You cannot sweep that space exhaustively at runtime the way you would tune hyperparameters during training. The model lineup changes weekly, prices change, task distributions drift. Belfer framed the Pareto frontier, the set of configurations that represent the best achievable accuracy for a given cost or latency budget, as the right object to optimize against. The goal is not to find a single best configuration but to know the curve and pick the operating point that matches current constraints.
Maestro is AI21's answer. It splits into two phases. At build time, it learns the cost, latency, and success characteristics of different configurations on a given task by running on a small training set. Belfer cited 100 examples for the BrowseComp Plus run. At runtime, given the customer's cost and latency constraints for a specific request, it decides what to run, in what order, when to branch, when to escalate, and when to stop early. As he put it, "the same agent handling the same ticket query can run at very different cost latency points depending on how you answer these four questions."

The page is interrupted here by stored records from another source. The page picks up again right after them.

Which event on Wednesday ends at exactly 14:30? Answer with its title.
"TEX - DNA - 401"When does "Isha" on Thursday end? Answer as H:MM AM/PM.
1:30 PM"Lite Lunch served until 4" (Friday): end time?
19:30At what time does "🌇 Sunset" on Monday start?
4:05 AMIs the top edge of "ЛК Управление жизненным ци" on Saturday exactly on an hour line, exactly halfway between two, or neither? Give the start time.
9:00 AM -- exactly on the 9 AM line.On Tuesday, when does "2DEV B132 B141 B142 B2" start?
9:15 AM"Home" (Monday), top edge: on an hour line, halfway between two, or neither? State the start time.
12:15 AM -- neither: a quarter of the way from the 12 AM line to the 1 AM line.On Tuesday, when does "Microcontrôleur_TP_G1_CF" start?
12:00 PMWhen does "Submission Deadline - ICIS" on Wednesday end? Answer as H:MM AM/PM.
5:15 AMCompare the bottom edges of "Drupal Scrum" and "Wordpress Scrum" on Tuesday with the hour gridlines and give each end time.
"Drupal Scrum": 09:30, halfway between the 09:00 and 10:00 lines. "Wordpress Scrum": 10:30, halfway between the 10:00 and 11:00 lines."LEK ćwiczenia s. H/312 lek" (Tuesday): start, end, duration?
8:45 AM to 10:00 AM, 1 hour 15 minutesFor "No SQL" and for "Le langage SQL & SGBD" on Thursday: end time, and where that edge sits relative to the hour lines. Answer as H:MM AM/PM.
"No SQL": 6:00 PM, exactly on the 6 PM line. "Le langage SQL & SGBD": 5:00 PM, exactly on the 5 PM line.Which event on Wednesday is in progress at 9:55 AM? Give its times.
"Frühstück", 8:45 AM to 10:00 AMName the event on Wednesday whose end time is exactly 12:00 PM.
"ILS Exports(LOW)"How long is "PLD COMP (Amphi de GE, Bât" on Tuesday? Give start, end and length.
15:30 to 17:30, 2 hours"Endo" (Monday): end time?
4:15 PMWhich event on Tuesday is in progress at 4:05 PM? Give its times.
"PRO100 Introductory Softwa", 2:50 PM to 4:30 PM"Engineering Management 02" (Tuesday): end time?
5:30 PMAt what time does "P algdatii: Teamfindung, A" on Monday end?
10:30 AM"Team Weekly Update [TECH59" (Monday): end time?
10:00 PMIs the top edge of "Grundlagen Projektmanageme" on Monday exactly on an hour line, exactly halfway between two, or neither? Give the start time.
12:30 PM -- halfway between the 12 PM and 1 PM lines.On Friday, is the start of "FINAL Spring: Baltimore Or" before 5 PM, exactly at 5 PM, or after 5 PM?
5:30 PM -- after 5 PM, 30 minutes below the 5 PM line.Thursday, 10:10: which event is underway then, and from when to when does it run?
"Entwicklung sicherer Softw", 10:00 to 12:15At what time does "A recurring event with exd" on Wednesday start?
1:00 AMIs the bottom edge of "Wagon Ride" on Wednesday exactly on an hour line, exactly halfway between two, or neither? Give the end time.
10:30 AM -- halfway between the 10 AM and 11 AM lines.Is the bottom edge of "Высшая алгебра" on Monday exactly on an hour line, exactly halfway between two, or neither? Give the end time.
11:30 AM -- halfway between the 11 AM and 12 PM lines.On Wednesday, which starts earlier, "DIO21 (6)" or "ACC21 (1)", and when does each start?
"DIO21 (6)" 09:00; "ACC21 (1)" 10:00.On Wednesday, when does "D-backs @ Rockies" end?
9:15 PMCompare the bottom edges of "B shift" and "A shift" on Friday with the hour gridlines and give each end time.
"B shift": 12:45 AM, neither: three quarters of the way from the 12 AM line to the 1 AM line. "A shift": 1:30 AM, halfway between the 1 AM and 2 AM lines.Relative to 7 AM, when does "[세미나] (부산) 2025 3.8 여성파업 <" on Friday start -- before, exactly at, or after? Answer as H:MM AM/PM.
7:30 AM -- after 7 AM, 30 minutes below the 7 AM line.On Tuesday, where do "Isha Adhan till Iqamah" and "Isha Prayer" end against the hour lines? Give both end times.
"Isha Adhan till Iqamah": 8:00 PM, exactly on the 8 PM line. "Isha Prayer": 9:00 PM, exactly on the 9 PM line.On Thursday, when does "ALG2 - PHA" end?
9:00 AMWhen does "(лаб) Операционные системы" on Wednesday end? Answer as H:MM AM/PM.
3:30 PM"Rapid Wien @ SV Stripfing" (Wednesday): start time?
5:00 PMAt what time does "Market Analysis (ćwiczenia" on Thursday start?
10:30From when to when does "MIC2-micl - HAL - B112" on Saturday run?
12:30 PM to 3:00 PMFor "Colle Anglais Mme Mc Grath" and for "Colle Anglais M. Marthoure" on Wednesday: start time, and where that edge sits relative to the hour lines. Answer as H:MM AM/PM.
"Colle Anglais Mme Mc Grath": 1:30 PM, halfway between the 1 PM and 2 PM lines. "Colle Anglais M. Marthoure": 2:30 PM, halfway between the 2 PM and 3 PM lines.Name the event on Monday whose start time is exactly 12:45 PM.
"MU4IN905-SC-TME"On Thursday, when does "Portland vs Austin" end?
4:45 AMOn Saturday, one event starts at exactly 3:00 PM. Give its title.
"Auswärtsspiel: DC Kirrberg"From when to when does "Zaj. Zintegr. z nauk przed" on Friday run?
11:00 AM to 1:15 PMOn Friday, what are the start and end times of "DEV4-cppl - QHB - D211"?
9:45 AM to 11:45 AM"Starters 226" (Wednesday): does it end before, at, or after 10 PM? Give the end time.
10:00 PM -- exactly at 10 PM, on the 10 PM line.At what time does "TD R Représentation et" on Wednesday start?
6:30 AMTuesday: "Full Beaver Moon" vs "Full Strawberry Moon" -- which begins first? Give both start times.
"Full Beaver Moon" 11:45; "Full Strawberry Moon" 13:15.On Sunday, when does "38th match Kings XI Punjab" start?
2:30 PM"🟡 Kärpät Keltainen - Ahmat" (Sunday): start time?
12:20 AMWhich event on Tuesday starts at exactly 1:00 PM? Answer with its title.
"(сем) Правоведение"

The principles Belfer laid out at the end of the talk follow from the gaps directly. Optimization should be automatic because developers cannot manually tune every new model release. It should be efficient: you can add overhead in exchange for time saved, but you cannot add time. It should provide visibility into the Pareto curve so teams can pick their operating point. And it should be future-proof, adapting whenever a new model arrives without another round of trial-and-error.